▶ _Stored records_

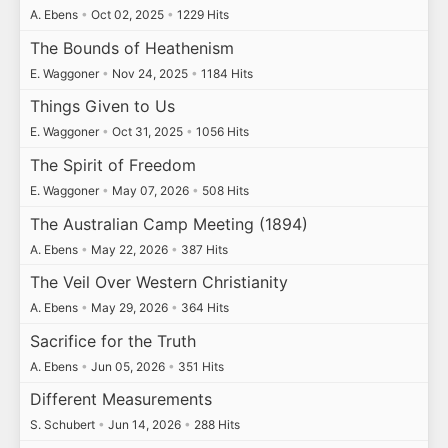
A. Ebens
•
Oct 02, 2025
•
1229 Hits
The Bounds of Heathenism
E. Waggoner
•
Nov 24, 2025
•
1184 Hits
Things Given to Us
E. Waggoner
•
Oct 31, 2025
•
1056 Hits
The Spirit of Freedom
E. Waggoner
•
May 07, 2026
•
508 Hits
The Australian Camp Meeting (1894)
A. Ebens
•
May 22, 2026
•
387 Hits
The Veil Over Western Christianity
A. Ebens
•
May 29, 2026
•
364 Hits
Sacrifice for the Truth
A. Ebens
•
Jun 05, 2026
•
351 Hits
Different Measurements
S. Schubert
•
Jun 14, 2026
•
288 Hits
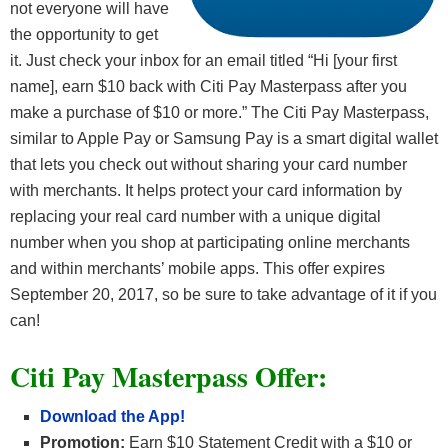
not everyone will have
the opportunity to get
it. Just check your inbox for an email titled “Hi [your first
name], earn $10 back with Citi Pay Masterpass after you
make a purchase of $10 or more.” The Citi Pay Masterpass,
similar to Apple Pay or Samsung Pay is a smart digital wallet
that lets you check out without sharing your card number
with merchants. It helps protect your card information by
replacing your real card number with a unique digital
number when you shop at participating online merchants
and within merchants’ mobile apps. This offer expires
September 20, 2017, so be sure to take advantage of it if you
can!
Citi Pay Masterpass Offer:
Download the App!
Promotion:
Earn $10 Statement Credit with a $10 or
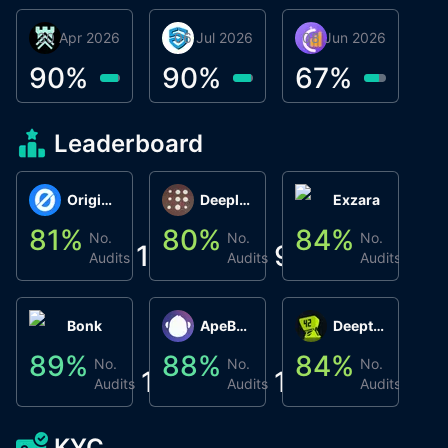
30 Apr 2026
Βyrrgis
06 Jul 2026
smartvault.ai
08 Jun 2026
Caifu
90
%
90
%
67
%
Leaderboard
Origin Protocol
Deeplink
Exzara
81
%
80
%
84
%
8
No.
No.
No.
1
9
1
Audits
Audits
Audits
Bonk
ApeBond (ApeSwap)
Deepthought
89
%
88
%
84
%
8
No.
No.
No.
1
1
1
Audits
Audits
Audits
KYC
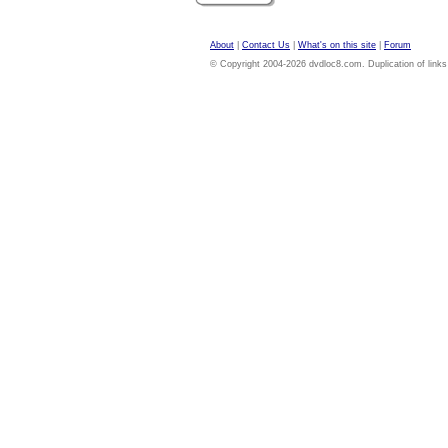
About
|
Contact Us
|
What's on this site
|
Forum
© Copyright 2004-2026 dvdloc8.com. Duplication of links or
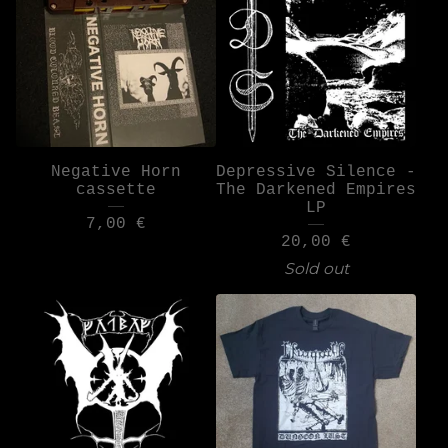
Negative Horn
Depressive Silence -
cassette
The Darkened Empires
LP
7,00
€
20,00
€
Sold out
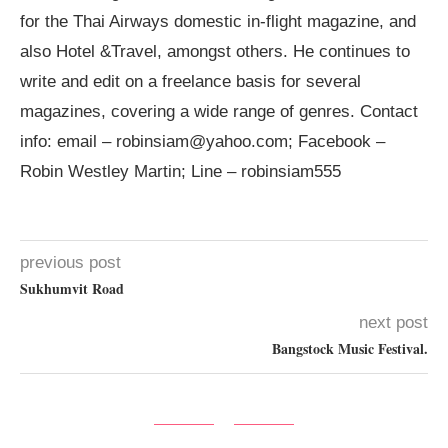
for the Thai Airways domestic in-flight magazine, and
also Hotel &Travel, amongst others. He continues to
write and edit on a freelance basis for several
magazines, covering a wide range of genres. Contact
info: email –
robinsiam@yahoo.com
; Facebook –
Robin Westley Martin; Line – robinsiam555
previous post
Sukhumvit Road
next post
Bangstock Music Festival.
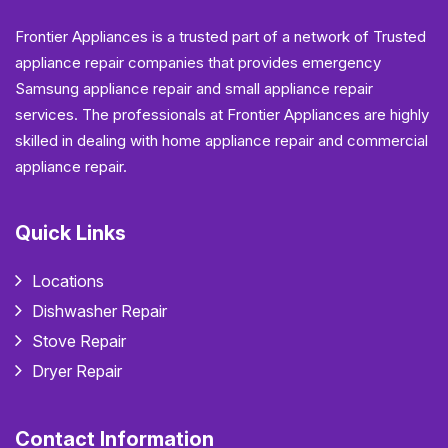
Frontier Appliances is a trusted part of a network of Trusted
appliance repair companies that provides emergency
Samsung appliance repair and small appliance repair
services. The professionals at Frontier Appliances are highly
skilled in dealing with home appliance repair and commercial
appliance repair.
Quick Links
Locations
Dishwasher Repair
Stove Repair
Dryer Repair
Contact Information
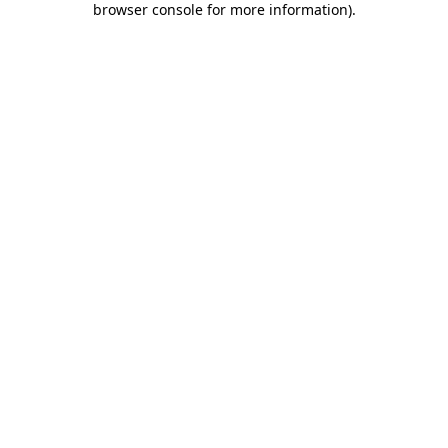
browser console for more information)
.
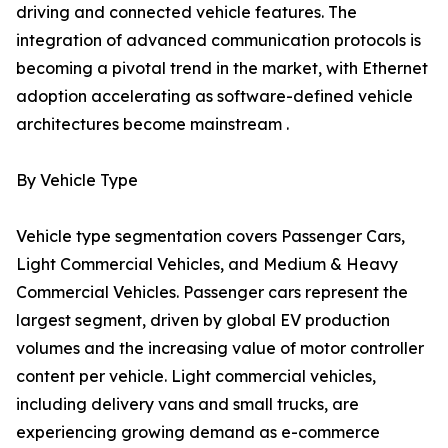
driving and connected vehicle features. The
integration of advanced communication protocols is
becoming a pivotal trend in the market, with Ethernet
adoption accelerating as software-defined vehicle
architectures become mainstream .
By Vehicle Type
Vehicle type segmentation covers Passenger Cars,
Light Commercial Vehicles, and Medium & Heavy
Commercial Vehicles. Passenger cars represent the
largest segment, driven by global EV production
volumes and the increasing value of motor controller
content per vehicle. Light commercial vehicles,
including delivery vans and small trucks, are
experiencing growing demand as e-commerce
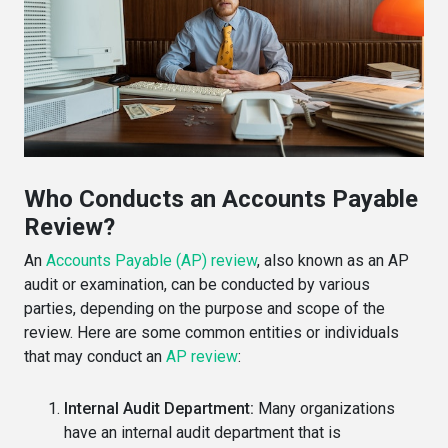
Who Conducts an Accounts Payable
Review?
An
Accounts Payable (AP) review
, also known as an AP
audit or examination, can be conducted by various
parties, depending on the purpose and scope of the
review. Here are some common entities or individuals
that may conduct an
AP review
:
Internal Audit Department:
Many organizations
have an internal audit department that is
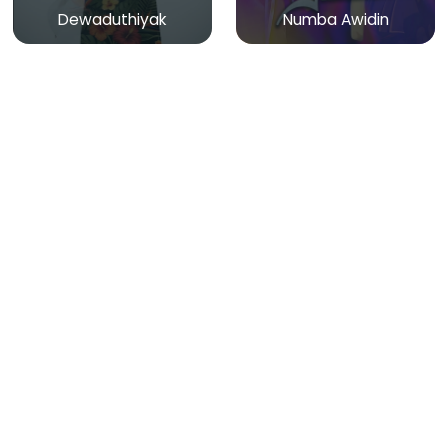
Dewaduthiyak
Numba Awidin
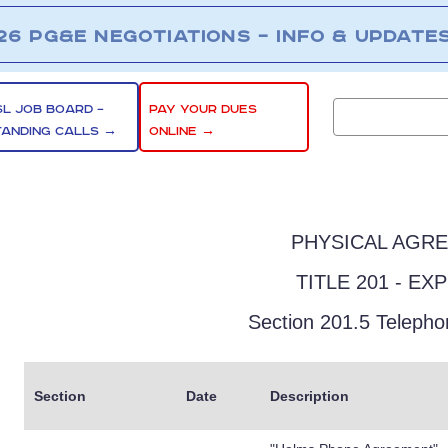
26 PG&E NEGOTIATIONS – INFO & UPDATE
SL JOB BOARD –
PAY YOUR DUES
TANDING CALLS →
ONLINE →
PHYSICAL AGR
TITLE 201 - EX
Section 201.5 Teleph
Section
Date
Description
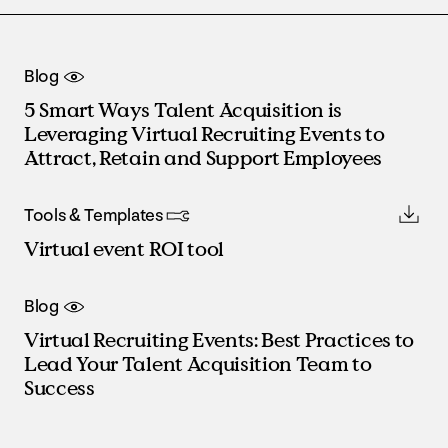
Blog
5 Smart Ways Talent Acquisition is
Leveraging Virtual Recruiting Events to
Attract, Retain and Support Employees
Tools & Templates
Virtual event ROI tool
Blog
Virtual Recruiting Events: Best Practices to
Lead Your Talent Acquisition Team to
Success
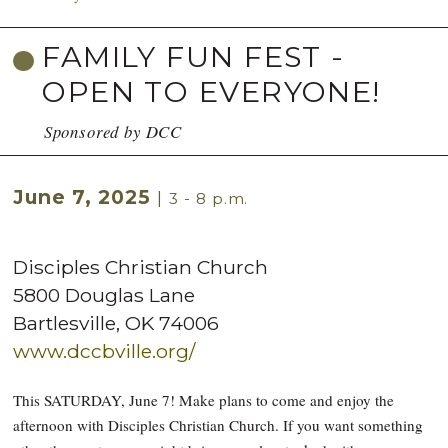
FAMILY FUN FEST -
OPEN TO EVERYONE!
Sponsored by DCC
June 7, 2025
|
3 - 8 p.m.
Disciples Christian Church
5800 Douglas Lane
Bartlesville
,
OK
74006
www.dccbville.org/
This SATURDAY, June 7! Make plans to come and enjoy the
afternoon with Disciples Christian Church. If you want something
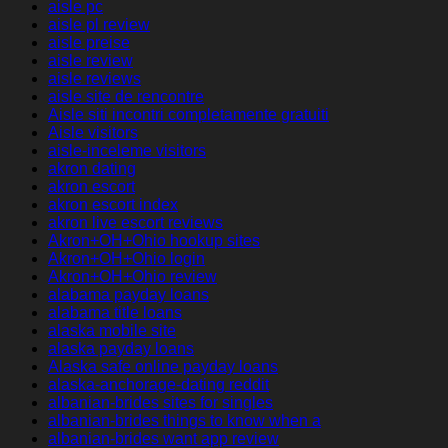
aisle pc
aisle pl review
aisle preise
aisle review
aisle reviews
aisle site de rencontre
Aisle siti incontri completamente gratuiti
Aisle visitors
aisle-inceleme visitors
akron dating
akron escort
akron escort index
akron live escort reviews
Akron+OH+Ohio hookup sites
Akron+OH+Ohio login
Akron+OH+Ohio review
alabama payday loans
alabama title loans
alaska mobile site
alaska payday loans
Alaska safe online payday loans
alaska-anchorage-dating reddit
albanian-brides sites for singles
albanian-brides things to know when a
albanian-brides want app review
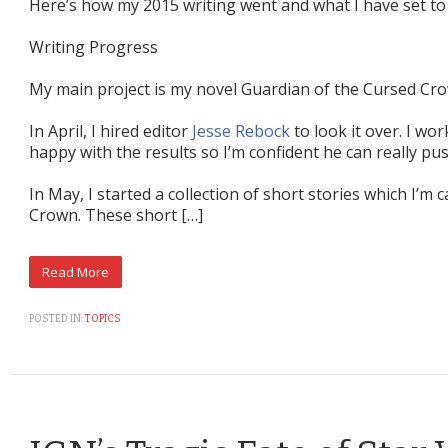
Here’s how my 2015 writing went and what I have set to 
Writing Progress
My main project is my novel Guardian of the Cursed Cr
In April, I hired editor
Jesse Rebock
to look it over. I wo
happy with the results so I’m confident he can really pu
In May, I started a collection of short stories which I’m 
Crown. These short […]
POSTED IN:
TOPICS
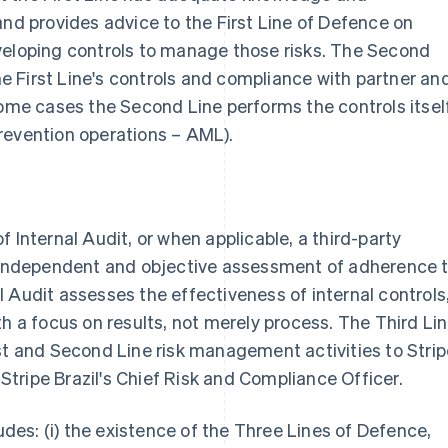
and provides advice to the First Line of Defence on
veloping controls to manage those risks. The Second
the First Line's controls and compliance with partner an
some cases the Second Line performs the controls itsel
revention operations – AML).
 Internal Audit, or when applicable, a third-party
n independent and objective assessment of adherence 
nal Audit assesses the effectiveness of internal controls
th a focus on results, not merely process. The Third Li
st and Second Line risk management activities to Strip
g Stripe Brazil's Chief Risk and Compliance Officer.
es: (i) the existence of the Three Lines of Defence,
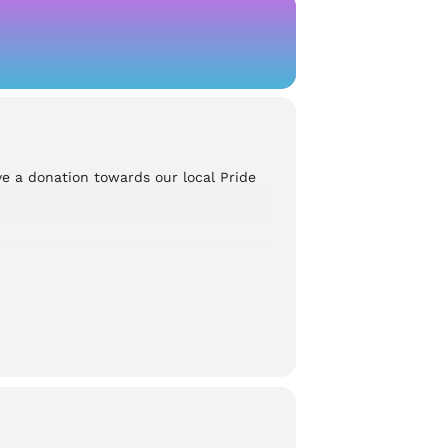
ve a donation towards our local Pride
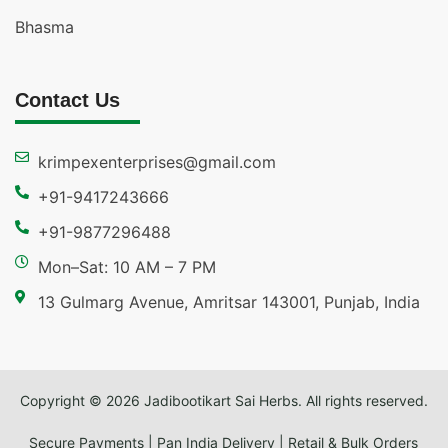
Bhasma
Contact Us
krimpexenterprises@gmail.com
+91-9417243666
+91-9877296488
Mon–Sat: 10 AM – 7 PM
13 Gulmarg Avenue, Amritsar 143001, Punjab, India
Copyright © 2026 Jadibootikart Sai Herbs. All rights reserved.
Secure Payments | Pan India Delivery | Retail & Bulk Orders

▶ _What is required_
Reproduce every line of the listing above verbatim, character for character, from the first line to the last. Leave out the pictures and include only the text.

▶ _Response for this exercise_
A. Ebens
•
Oct 02, 2025
•
1229 Hits
The Bounds of Heathenism
E. Waggoner
•
Nov 24, 2025
•
1184 Hits
Things Given to Us
E. Waggoner
•
Oct 31, 2025
•
1056 Hits
The Spirit of Freedom
E. Waggoner
•
May 07, 2026
•
508 Hits
The Australian Camp Meeting (1894)
A. Ebens
•
May 22, 2026
•
387 Hits
The Veil Over Western Christianity
A. Ebens
•
May 29, 2026
•
364 Hits
Sacrifice for the Truth
A. Ebens
•
Jun 05, 2026
•
351 Hits
Different Measurements
S. Schubert
•
Jun 14, 2026
•
288 Hits
not everyone will have
the opportunity to get
it. Just check your inbox for an email titled “Hi [your first
name], earn $10 back with Citi Pay Masterpass after you
make a purchase of $10 or more.” The Citi Pay Masterpass,
similar to Apple Pay or Samsung Pay is a smart digital wallet
that lets you check out without sharing your card number
with merchants. It helps protect your card information by
replacing your real card number with a unique digital
number when you shop at participating online merchants
and within merchants’ mobile apps. This offer expires
September 20, 2017, so be sure to take advantage of it if you
can!
Citi Pay Masterpass Offer:
Download the App!
Promotion:
Earn $10 Statement Credit with a $10 or
30 Apr 2026
Βyrrgis
06 Jul 2026
smartvault.ai
08 Jun 2026
Caifu
90
%
90
%
67
%
Leaderboard
Origin Protocol
Deeplink
Exzara
81
%
80
%
84
%
8
No.
No.
No.
1
9
1
Audits
Audits
Audits
Bonk
ApeBond (ApeSwap)
Deepthought
89
%
88
%
84
%
8
No.
No.
No.
1
1
1
Audits
Audits
Audits
KYC
About
|
Contact Us
|
What's on this site
|
Forum
© Copyright 2004-2026 dvdloc8.com. Duplication of links or
Negative Horn
Depressive Silence -
cassette
The Darkened Empires
LP
7,00
€
20,00
€
Sold out
for the Thai Airways domestic in-flight magazine, and
also Hotel &Travel, amongst others. He continues to
write and edit on a freelance basis for several
magazines, covering a wide range of genres. Contact
info: email –
robinsiam@yahoo.com
; Facebook –
Robin Westley Martin; Line – robinsiam555
previous post
Sukhumvit Road
next post
Bangstock Music Festival.
Frontier Appliances is a trusted part of a network of Trusted
appliance repair companies that provides emergency
Samsung appliance repair and small appliance repair
services. The professionals at Frontier Appliances are highly
skilled in dealing with home appliance repair and commercial
appliance repair.
Quick Links
Locations
Dishwasher Repair
Stove Repair
Dryer Repair
Contact Information
browser console for more information)
.
driving and connected vehicle features. The
integration of advanced communication protocols is
becoming a pivotal trend in the market, with Ethernet
adoption accelerating as software-defined vehicle
architectures become mainstream .
By Vehicle Type
Vehicle type segmentation covers Passenger Cars,
Light Commercial Vehicles, and Medium & Heavy
Commercial Vehicles. Passenger cars represent the
largest segment, driven by global EV production
volumes and the increasing value of motor controller
content per vehicle. Light commercial vehicles,
including delivery vans and small trucks, are
experiencing growing demand as e-commerce
Who Conducts an Accounts Payable
Review?
An
Accounts Payable (AP) review
, also known as an AP
audit or examination, can be conducted by various
parties, depending on the purpose and scope of the
review. Here are some common entities or individuals
that may conduct an
AP review
:
Internal Audit Department:
Many organizations
have an internal audit department that is
Dewaduthiyak
Numba Awidin
26 PG&E NEGOTIATIONS – INFO & UPDATE
SL JOB BOARD –
PAY YOUR DUES
TANDING CALLS →
ONLINE →
PHYSICAL AGR
TITLE 201 - EX
Section 201.5 Teleph
Section
Date
Description
Blog
5 Smart Ways Talent Acquisition is
Leveraging Virtual Recruiting Events to
Attract, Retain and Support Employees
Tools & Templates
Virtual event ROI tool
Blog
Virtual Recruiting Events: Best Practices to
Lead Your Talent Acquisition Team to
Success
FAMILY FUN FEST -
OPEN TO EVERYONE!
Sponsored by DCC
June 7, 2025
|
3 - 8 p.m.
Disciples Christian Church
5800 Douglas Lane
Bartlesville
,
OK
74006
www.dccbville.org/
This SATURDAY, June 7! Make plans to come and enjoy the
afternoon with Disciples Christian Church. If you want something
aisle pc
aisle pl review
aisle preise
aisle review
aisle reviews
aisle site de rencontre
Aisle siti incontri completamente gratuiti
Aisle visitors
aisle-inceleme visitors
akron dating
akron escort
akron escort index
akron live escort reviews
Akron+OH+Ohio hookup sites
Akron+OH+Ohio login
Akron+OH+Ohio review
alabama payday loans
alabama title loans
alaska mobile site
alaska payday loans
Alaska safe online payday loans
alaska-anchorage-dating reddit
albanian-brides sites for singles
albanian-brides things to know when a
albanian-brides want app review
Here’s how my 2015 writing went and what I have set to 
Writing Progress
My main project is my novel Guardian of the Cursed Cr
In April, I hired editor
Jesse Rebock
to look it over. I wo
happy with the results so I’m confident he can really pu
In May, I started a collection of short stories which I’m 
Crown. These short […]
POSTED IN:
TOPICS
and provides advice to the First Line of Defence on
veloping controls to manage those risks. The Second
the First Line's controls and compliance with partner an
some cases the Second Line performs the controls itsel
revention operations – AML).
 Internal Audit, or when applicable, a third-party
n independent and objective assessment of adherence 
nal Audit assesses the effectiveness of internal controls
th a focus on results, not merely process. The Third Li
st and Second Line risk management activities to Strip
g Stripe Brazil's Chief Risk and Compliance Officer.
es: (i) the existence of the Three Lines of Defence,
ve a donation towards our local Pride
Bhasma
Contact Us
krimpexenterprises@gmail.com
+91-9417243666
+91-9877296488
Mon–Sat: 10 AM – 7 PM
13 Gulmarg Avenue, Amritsar 143001, Punjab, India
Copyright © 2026 Jadibootikart Sai Herbs. All rights reserved.
Secure Payments | Pan India Delivery | Retail & Bulk Orders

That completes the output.